──────── The records

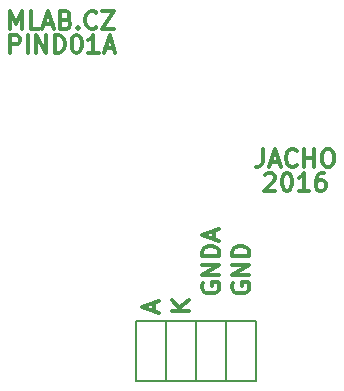
<source format=gbr>
G04 #@! TF.FileFunction,Legend,Top*
%FSLAX46Y46*%
G04 Gerber Fmt 4.6, Leading zero omitted, Abs format (unit mm)*
G04 Created by KiCad (PCBNEW 4.0.1-stable) date 8. 8. 2016 15:41:02*
%MOMM*%
G01*
G04 APERTURE LIST*
%ADD10C,0.500000*%
%ADD11C,0.300000*%
%ADD12C,0.150000*%
G04 APERTURE END LIST*
D10*
D11*
X28206000Y10286857D02*
X28134571Y10144000D01*
X28134571Y9929714D01*
X28206000Y9715429D01*
X28348857Y9572571D01*
X28491714Y9501143D01*
X28777429Y9429714D01*
X28991714Y9429714D01*
X29277429Y9501143D01*
X29420286Y9572571D01*
X29563143Y9715429D01*
X29634571Y9929714D01*
X29634571Y10072571D01*
X29563143Y10286857D01*
X29491714Y10358286D01*
X28991714Y10358286D01*
X28991714Y10072571D01*
X29634571Y11001143D02*
X28134571Y11001143D01*
X29634571Y11858286D01*
X28134571Y11858286D01*
X29634571Y12572572D02*
X28134571Y12572572D01*
X28134571Y12929715D01*
X28206000Y13144000D01*
X28348857Y13286858D01*
X28491714Y13358286D01*
X28777429Y13429715D01*
X28991714Y13429715D01*
X29277429Y13358286D01*
X29420286Y13286858D01*
X29563143Y13144000D01*
X29634571Y12929715D01*
X29634571Y12572572D01*
X25666000Y10286857D02*
X25594571Y10144000D01*
X25594571Y9929714D01*
X25666000Y9715429D01*
X25808857Y9572571D01*
X25951714Y9501143D01*
X26237429Y9429714D01*
X26451714Y9429714D01*
X26737429Y9501143D01*
X26880286Y9572571D01*
X27023143Y9715429D01*
X27094571Y9929714D01*
X27094571Y10072571D01*
X27023143Y10286857D01*
X26951714Y10358286D01*
X26451714Y10358286D01*
X26451714Y10072571D01*
X27094571Y11001143D02*
X25594571Y11001143D01*
X27094571Y11858286D01*
X25594571Y11858286D01*
X27094571Y12572572D02*
X25594571Y12572572D01*
X25594571Y12929715D01*
X25666000Y13144000D01*
X25808857Y13286858D01*
X25951714Y13358286D01*
X26237429Y13429715D01*
X26451714Y13429715D01*
X26737429Y13358286D01*
X26880286Y13286858D01*
X27023143Y13144000D01*
X27094571Y12929715D01*
X27094571Y12572572D01*
X26666000Y14001143D02*
X26666000Y14715429D01*
X27094571Y13858286D02*
X25594571Y14358286D01*
X27094571Y14858286D01*
X24554571Y7977143D02*
X23054571Y7977143D01*
X24554571Y8834286D02*
X23697429Y8191429D01*
X23054571Y8834286D02*
X23911714Y7977143D01*
X21586000Y7905714D02*
X21586000Y8620000D01*
X22014571Y7762857D02*
X20514571Y8262857D01*
X22014571Y8762857D01*
X30956572Y19474571D02*
X31028001Y19546000D01*
X31170858Y19617429D01*
X31528001Y19617429D01*
X31670858Y19546000D01*
X31742287Y19474571D01*
X31813715Y19331714D01*
X31813715Y19188857D01*
X31742287Y18974571D01*
X30885144Y18117429D01*
X31813715Y18117429D01*
X32742286Y19617429D02*
X32885143Y19617429D01*
X33028000Y19546000D01*
X33099429Y19474571D01*
X33170858Y19331714D01*
X33242286Y19046000D01*
X33242286Y18688857D01*
X33170858Y18403143D01*
X33099429Y18260286D01*
X33028000Y18188857D01*
X32885143Y18117429D01*
X32742286Y18117429D01*
X32599429Y18188857D01*
X32528000Y18260286D01*
X32456572Y18403143D01*
X32385143Y18688857D01*
X32385143Y19046000D01*
X32456572Y19331714D01*
X32528000Y19474571D01*
X32599429Y19546000D01*
X32742286Y19617429D01*
X34670857Y18117429D02*
X33813714Y18117429D01*
X34242286Y18117429D02*
X34242286Y19617429D01*
X34099429Y19403143D01*
X33956571Y19260286D01*
X33813714Y19188857D01*
X35956571Y19617429D02*
X35670857Y19617429D01*
X35528000Y19546000D01*
X35456571Y19474571D01*
X35313714Y19260286D01*
X35242285Y18974571D01*
X35242285Y18403143D01*
X35313714Y18260286D01*
X35385142Y18188857D01*
X35528000Y18117429D01*
X35813714Y18117429D01*
X35956571Y18188857D01*
X36028000Y18260286D01*
X36099428Y18403143D01*
X36099428Y18760286D01*
X36028000Y18903143D01*
X35956571Y18974571D01*
X35813714Y19046000D01*
X35528000Y19046000D01*
X35385142Y18974571D01*
X35313714Y18903143D01*
X35242285Y18760286D01*
X30778000Y21649429D02*
X30778000Y20578000D01*
X30706572Y20363714D01*
X30563715Y20220857D01*
X30349429Y20149429D01*
X30206572Y20149429D01*
X31420857Y20578000D02*
X32135143Y20578000D01*
X31278000Y20149429D02*
X31778000Y21649429D01*
X32278000Y20149429D01*
X33635143Y20292286D02*
X33563714Y20220857D01*
X33349428Y20149429D01*
X33206571Y20149429D01*
X32992286Y20220857D01*
X32849428Y20363714D01*
X32778000Y20506571D01*
X32706571Y20792286D01*
X32706571Y21006571D01*
X32778000Y21292286D01*
X32849428Y21435143D01*
X32992286Y21578000D01*
X33206571Y21649429D01*
X33349428Y21649429D01*
X33563714Y21578000D01*
X33635143Y21506571D01*
X34278000Y20149429D02*
X34278000Y21649429D01*
X34278000Y20935143D02*
X35135143Y20935143D01*
X35135143Y20149429D02*
X35135143Y21649429D01*
X36135143Y21649429D02*
X36420857Y21649429D01*
X36563715Y21578000D01*
X36706572Y21435143D01*
X36778000Y21149429D01*
X36778000Y20649429D01*
X36706572Y20363714D01*
X36563715Y20220857D01*
X36420857Y20149429D01*
X36135143Y20149429D01*
X35992286Y20220857D01*
X35849429Y20363714D01*
X35778000Y20649429D01*
X35778000Y21149429D01*
X35849429Y21435143D01*
X35992286Y21578000D01*
X36135143Y21649429D01*
X9358858Y29801429D02*
X9358858Y31301429D01*
X9930286Y31301429D01*
X10073144Y31230000D01*
X10144572Y31158571D01*
X10216001Y31015714D01*
X10216001Y30801429D01*
X10144572Y30658571D01*
X10073144Y30587143D01*
X9930286Y30515714D01*
X9358858Y30515714D01*
X10858858Y29801429D02*
X10858858Y31301429D01*
X11573144Y29801429D02*
X11573144Y31301429D01*
X12430287Y29801429D01*
X12430287Y31301429D01*
X13144573Y29801429D02*
X13144573Y31301429D01*
X13501716Y31301429D01*
X13716001Y31230000D01*
X13858859Y31087143D01*
X13930287Y30944286D01*
X14001716Y30658571D01*
X14001716Y30444286D01*
X13930287Y30158571D01*
X13858859Y30015714D01*
X13716001Y29872857D01*
X13501716Y29801429D01*
X13144573Y29801429D01*
X14930287Y31301429D02*
X15073144Y31301429D01*
X15216001Y31230000D01*
X15287430Y31158571D01*
X15358859Y31015714D01*
X15430287Y30730000D01*
X15430287Y30372857D01*
X15358859Y30087143D01*
X15287430Y29944286D01*
X15216001Y29872857D01*
X15073144Y29801429D01*
X14930287Y29801429D01*
X14787430Y29872857D01*
X14716001Y29944286D01*
X14644573Y30087143D01*
X14573144Y30372857D01*
X14573144Y30730000D01*
X14644573Y31015714D01*
X14716001Y31158571D01*
X14787430Y31230000D01*
X14930287Y31301429D01*
X16858858Y29801429D02*
X16001715Y29801429D01*
X16430287Y29801429D02*
X16430287Y31301429D01*
X16287430Y31087143D01*
X16144572Y30944286D01*
X16001715Y30872857D01*
X17430286Y30230000D02*
X18144572Y30230000D01*
X17287429Y29801429D02*
X17787429Y31301429D01*
X18287429Y29801429D01*
X9394572Y31833429D02*
X9394572Y33333429D01*
X9894572Y32262000D01*
X10394572Y33333429D01*
X10394572Y31833429D01*
X11823144Y31833429D02*
X11108858Y31833429D01*
X11108858Y33333429D01*
X12251715Y32262000D02*
X12966001Y32262000D01*
X12108858Y31833429D02*
X12608858Y33333429D01*
X13108858Y31833429D01*
X14108858Y32619143D02*
X14323144Y32547714D01*
X14394572Y32476286D01*
X14466001Y32333429D01*
X14466001Y32119143D01*
X14394572Y31976286D01*
X14323144Y31904857D01*
X14180286Y31833429D01*
X13608858Y31833429D01*
X13608858Y33333429D01*
X14108858Y33333429D01*
X14251715Y33262000D01*
X14323144Y33190571D01*
X14394572Y33047714D01*
X14394572Y32904857D01*
X14323144Y32762000D01*
X14251715Y32690571D01*
X14108858Y32619143D01*
X13608858Y32619143D01*
X15108858Y31976286D02*
X15180286Y31904857D01*
X15108858Y31833429D01*
X15037429Y31904857D01*
X15108858Y31976286D01*
X15108858Y31833429D01*
X16680287Y31976286D02*
X16608858Y31904857D01*
X16394572Y31833429D01*
X16251715Y31833429D01*
X16037430Y31904857D01*
X15894572Y32047714D01*
X15823144Y32190571D01*
X15751715Y32476286D01*
X15751715Y32690571D01*
X15823144Y32976286D01*
X15894572Y33119143D01*
X16037430Y33262000D01*
X16251715Y33333429D01*
X16394572Y33333429D01*
X16608858Y33262000D01*
X16680287Y33190571D01*
X17180287Y33333429D02*
X18180287Y33333429D01*
X17180287Y31833429D01*
X18180287Y31833429D01*
D12*
X20066000Y2032000D02*
X20066000Y7112000D01*
X20066000Y7112000D02*
X22606000Y7112000D01*
X22606000Y7112000D02*
X22606000Y2032000D01*
X22606000Y2032000D02*
X20066000Y2032000D01*
X22606000Y2032000D02*
X22606000Y7112000D01*
X22606000Y7112000D02*
X25146000Y7112000D01*
X25146000Y7112000D02*
X25146000Y2032000D01*
X25146000Y2032000D02*
X22606000Y2032000D01*
X25146000Y2032000D02*
X25146000Y7112000D01*
X25146000Y7112000D02*
X27686000Y7112000D01*
X27686000Y7112000D02*
X27686000Y2032000D01*
X27686000Y2032000D02*
X25146000Y2032000D01*
X27686000Y2032000D02*
X27686000Y7112000D01*
X27686000Y7112000D02*
X30226000Y7112000D01*
X30226000Y7112000D02*
X30226000Y2032000D01*
X30226000Y2032000D02*
X27686000Y2032000D01*
M02*

</source>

────────────────

#### About this task:
Where the line holding "X14180286Y31833429D01*" appears in the listing above, start reproducing exactly, and end with the line holding "X16680287Y33190571D01*".

#### Result:
X14180286Y31833429D01*
X13608858Y31833429D01*
X13608858Y33333429D01*
X14108858Y33333429D01*
X14251715Y33262000D01*
X14323144Y33190571D01*
X14394572Y33047714D01*
X14394572Y32904857D01*
X14323144Y32762000D01*
X14251715Y32690571D01*
X14108858Y32619143D01*
X13608858Y32619143D01*
X15108858Y31976286D02*
X15180286Y31904857D01*
X15108858Y31833429D01*
X15037429Y31904857D01*
X15108858Y31976286D01*
X15108858Y31833429D01*
X16680287Y31976286D02*
X16608858Y31904857D01*
X16394572Y31833429D01*
X16251715Y31833429D01*
X16037430Y31904857D01*
X15894572Y32047714D01*
X15823144Y32190571D01*
X15751715Y32476286D01*
X15751715Y32690571D01*
X15823144Y32976286D01*
X15894572Y33119143D01*
X16037430Y33262000D01*
X16251715Y33333429D01*
X16394572Y33333429D01*
X16608858Y33262000D01*
X16680287Y33190571D01*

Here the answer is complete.